Begin at the line below that has "Ella At 100 Tickets 2026" and stop after the line that has "stadiums. Don’t miss". Please restate only those lines, word for word.

[Opening RECORDS SHOWN section]

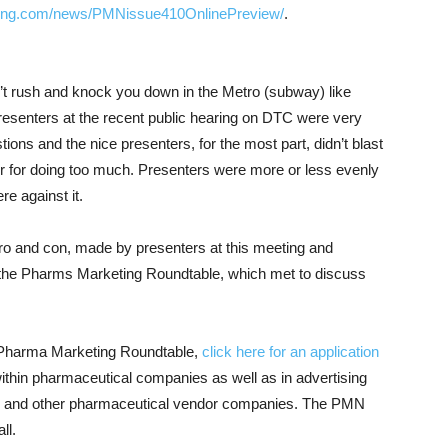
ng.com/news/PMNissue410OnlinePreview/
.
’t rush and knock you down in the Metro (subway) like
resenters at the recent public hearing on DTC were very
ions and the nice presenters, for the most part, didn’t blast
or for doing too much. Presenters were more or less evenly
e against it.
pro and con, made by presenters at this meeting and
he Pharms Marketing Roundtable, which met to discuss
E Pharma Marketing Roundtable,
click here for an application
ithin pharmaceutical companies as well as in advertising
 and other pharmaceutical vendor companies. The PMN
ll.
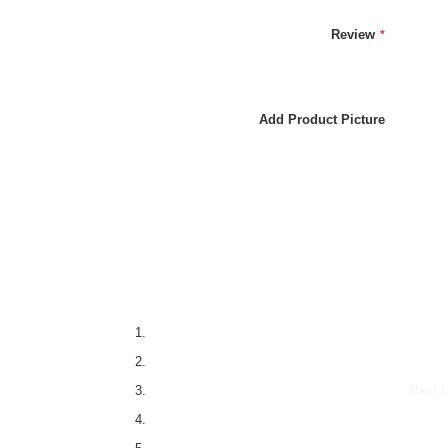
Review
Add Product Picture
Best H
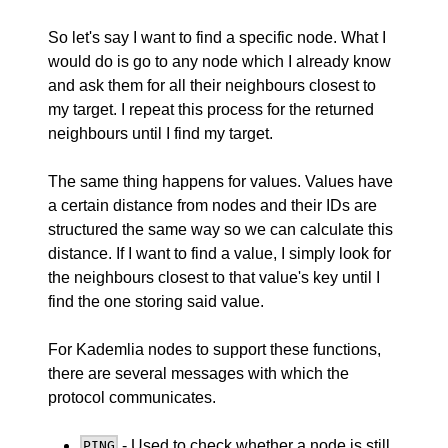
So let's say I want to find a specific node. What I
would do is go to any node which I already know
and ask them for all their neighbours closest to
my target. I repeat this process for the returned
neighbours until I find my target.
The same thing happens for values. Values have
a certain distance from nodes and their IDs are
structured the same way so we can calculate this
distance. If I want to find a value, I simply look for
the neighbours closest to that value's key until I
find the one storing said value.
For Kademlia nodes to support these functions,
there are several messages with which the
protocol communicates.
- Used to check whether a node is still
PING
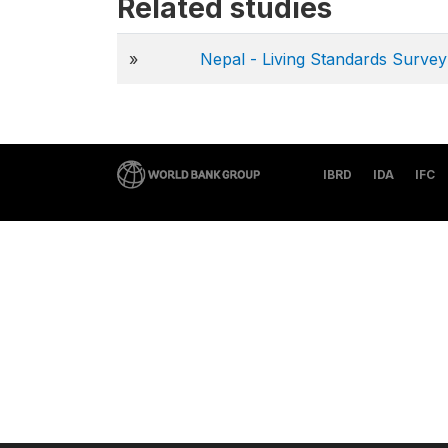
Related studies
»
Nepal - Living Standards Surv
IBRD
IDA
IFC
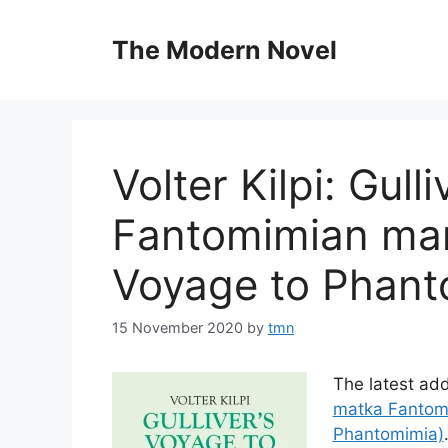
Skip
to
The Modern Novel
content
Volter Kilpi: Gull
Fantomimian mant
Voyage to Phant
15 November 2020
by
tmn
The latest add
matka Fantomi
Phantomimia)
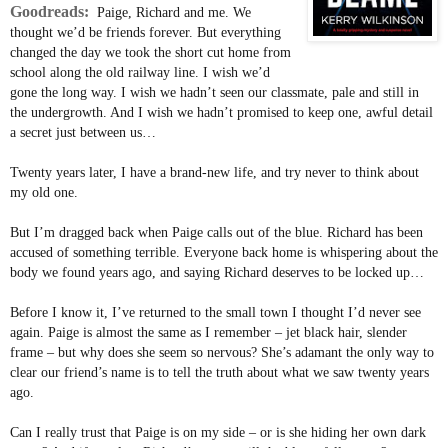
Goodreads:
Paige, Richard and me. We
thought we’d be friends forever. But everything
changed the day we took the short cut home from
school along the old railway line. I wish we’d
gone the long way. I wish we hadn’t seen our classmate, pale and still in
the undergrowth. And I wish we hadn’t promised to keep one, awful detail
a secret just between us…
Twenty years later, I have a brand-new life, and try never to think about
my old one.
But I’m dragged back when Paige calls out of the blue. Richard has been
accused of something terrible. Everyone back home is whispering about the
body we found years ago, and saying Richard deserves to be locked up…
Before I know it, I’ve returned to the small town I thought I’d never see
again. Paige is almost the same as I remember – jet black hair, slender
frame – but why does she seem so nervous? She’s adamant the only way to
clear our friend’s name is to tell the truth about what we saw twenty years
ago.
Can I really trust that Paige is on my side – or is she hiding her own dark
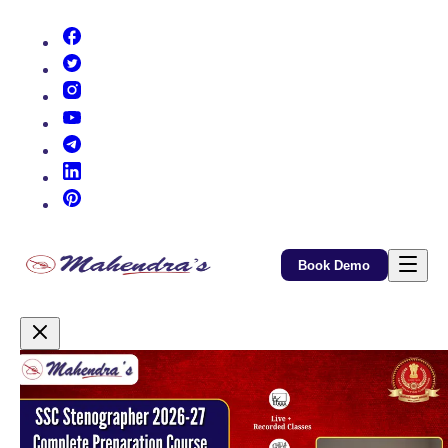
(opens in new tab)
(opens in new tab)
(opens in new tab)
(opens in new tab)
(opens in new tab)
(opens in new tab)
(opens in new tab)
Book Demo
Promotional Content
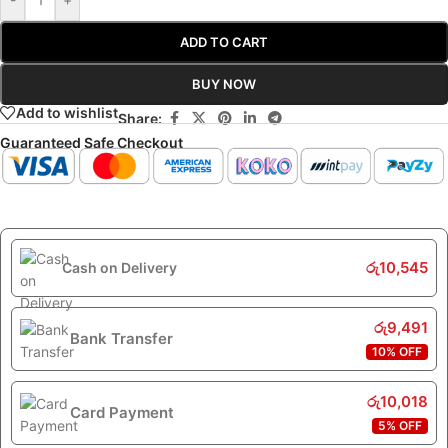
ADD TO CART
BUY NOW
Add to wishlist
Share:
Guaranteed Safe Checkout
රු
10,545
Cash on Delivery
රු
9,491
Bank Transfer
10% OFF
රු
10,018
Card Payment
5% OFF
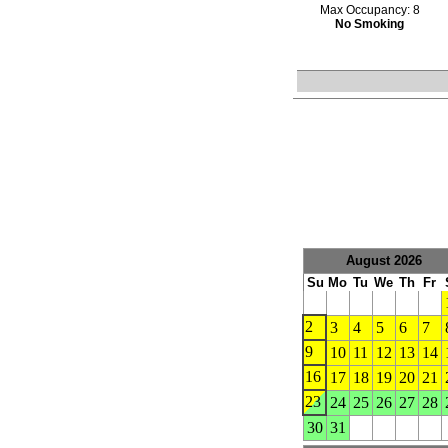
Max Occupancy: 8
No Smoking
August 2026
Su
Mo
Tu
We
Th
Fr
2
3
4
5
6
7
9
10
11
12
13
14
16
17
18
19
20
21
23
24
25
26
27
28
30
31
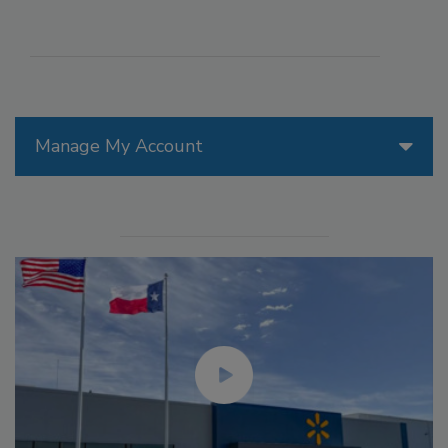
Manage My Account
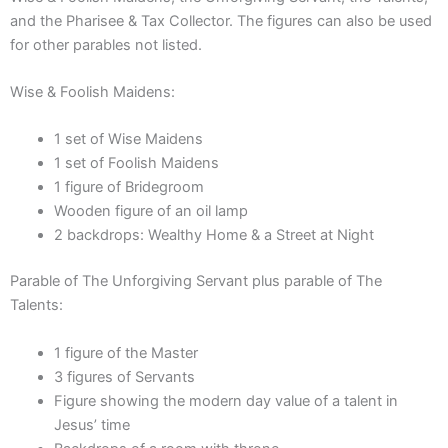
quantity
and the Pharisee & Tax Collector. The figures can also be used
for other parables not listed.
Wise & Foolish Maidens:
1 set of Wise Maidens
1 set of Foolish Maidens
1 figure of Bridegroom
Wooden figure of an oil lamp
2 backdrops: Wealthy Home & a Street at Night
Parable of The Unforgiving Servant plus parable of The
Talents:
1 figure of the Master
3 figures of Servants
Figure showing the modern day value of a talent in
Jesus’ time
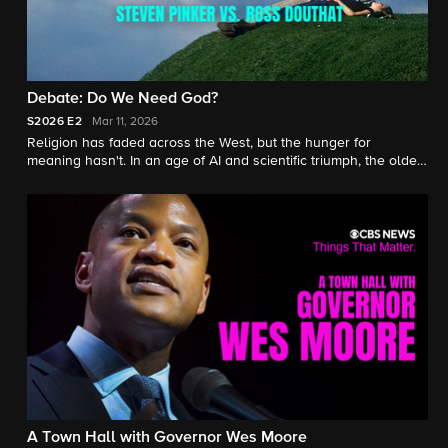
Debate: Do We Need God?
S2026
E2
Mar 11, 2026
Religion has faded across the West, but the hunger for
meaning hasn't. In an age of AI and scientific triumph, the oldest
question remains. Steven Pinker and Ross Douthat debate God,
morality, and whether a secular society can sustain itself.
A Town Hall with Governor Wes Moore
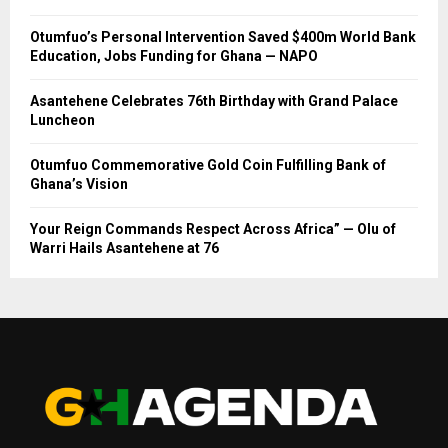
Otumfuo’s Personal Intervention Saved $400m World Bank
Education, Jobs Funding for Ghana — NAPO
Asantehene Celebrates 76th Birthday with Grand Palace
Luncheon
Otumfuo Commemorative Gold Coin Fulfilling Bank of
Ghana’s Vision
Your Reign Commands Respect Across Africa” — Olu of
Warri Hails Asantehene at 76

[Closing RECORDS SHOWN section]
[Opening RECORDS SHOWN section]

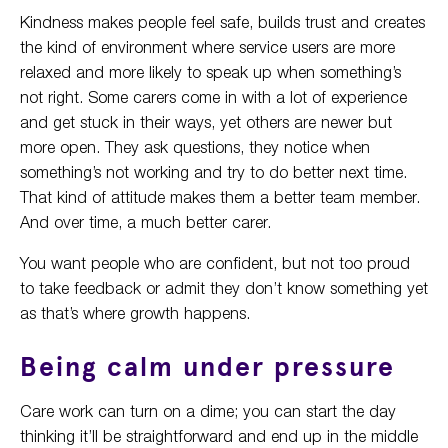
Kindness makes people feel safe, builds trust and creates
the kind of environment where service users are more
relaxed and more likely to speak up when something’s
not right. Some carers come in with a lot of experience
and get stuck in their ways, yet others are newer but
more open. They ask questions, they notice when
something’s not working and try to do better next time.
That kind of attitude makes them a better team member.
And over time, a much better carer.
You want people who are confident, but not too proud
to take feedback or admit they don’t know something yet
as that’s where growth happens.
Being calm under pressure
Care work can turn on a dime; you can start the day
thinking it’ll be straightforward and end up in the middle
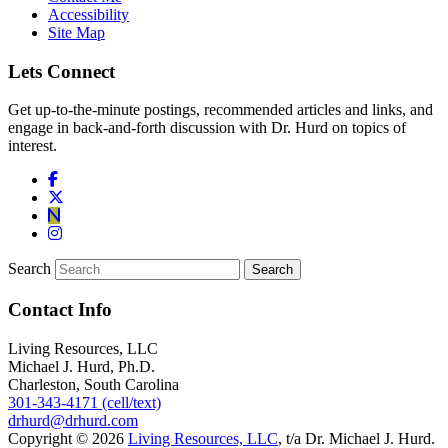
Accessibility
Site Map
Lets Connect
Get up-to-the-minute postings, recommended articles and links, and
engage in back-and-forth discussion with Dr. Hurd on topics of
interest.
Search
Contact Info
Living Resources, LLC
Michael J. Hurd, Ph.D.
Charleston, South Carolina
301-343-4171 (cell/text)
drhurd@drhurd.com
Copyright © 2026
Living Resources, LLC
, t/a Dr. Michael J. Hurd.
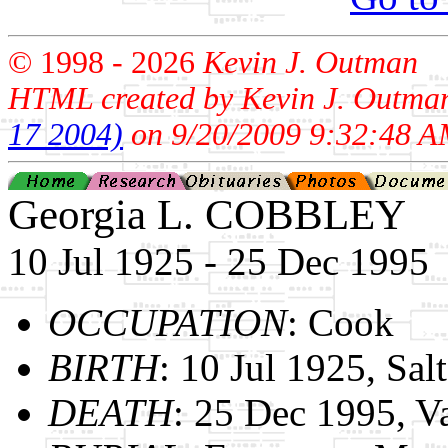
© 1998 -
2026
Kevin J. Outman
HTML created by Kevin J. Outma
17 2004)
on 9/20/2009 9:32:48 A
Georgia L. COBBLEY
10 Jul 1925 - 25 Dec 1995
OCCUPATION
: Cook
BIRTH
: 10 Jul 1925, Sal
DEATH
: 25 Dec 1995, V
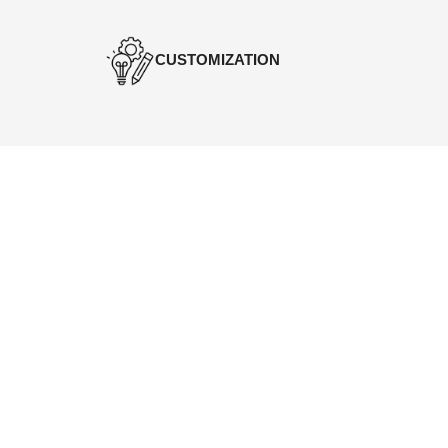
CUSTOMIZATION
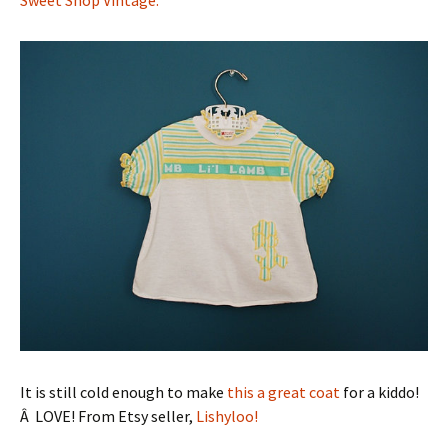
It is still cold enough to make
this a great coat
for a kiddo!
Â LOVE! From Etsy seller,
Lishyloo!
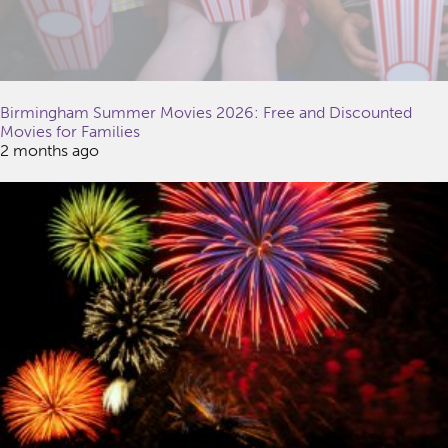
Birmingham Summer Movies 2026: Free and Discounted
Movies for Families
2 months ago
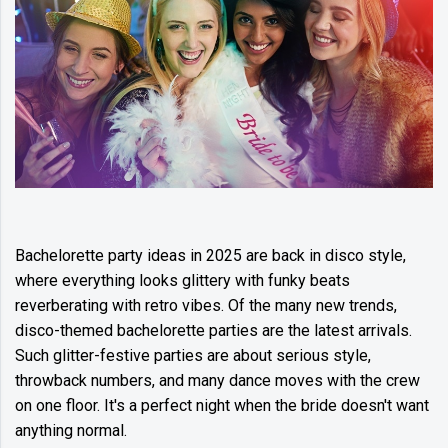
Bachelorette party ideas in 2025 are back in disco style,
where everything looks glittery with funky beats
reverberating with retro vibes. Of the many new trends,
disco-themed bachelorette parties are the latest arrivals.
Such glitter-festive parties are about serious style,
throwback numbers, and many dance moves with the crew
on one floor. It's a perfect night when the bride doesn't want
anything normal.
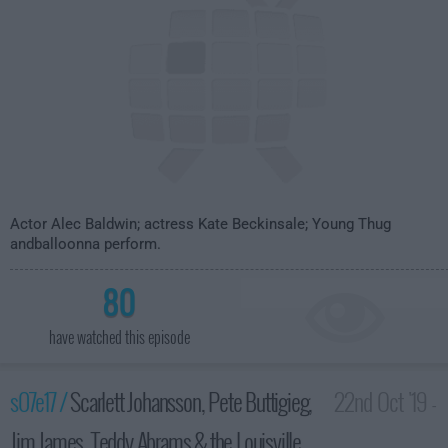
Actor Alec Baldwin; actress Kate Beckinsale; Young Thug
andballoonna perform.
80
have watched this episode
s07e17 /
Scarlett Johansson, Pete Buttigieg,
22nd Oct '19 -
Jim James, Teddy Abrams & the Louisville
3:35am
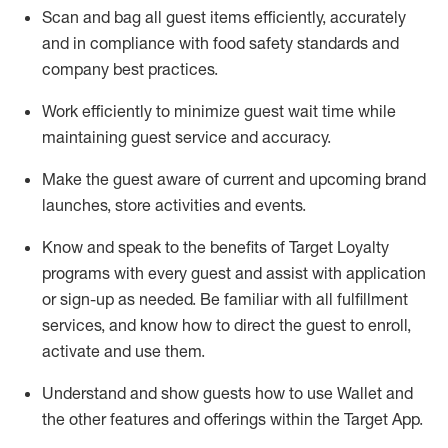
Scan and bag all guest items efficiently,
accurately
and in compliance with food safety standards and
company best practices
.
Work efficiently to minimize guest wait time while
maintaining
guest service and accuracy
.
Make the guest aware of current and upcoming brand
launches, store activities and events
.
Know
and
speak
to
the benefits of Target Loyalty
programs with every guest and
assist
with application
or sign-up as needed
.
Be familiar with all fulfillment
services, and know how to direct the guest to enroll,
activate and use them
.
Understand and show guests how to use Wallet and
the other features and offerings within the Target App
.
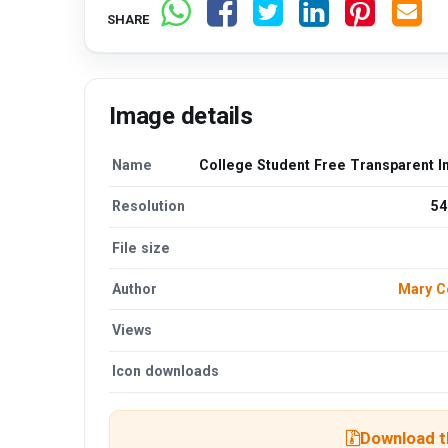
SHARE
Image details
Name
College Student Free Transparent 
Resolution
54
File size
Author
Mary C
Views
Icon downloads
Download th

[Closing RECORDS SHOWN section]
[Opening RECORDS SHOWN section]

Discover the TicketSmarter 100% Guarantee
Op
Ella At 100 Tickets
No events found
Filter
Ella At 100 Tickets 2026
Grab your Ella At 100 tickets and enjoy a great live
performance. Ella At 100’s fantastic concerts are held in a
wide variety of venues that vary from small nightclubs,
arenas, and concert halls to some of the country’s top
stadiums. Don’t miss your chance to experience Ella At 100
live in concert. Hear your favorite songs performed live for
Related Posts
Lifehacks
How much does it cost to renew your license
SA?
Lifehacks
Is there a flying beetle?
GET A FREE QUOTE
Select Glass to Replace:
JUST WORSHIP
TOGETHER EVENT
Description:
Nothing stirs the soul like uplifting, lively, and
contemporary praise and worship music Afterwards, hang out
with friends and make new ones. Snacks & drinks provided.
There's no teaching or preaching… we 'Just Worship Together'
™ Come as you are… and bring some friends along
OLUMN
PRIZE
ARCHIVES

[Closing RECORDS SHOWN section]

RESPONSE FOR THIS EXERCISE »
Ella At 100 Tickets 2026
Grab your Ella At 100 tickets and enjoy a great live
performance. Ella At 100’s fantastic concerts are held in a
wide variety of venues that vary from small nightclubs,
arenas, and concert halls to some of the country’s top
stadiums. Don’t miss your chance to experience Ella At 100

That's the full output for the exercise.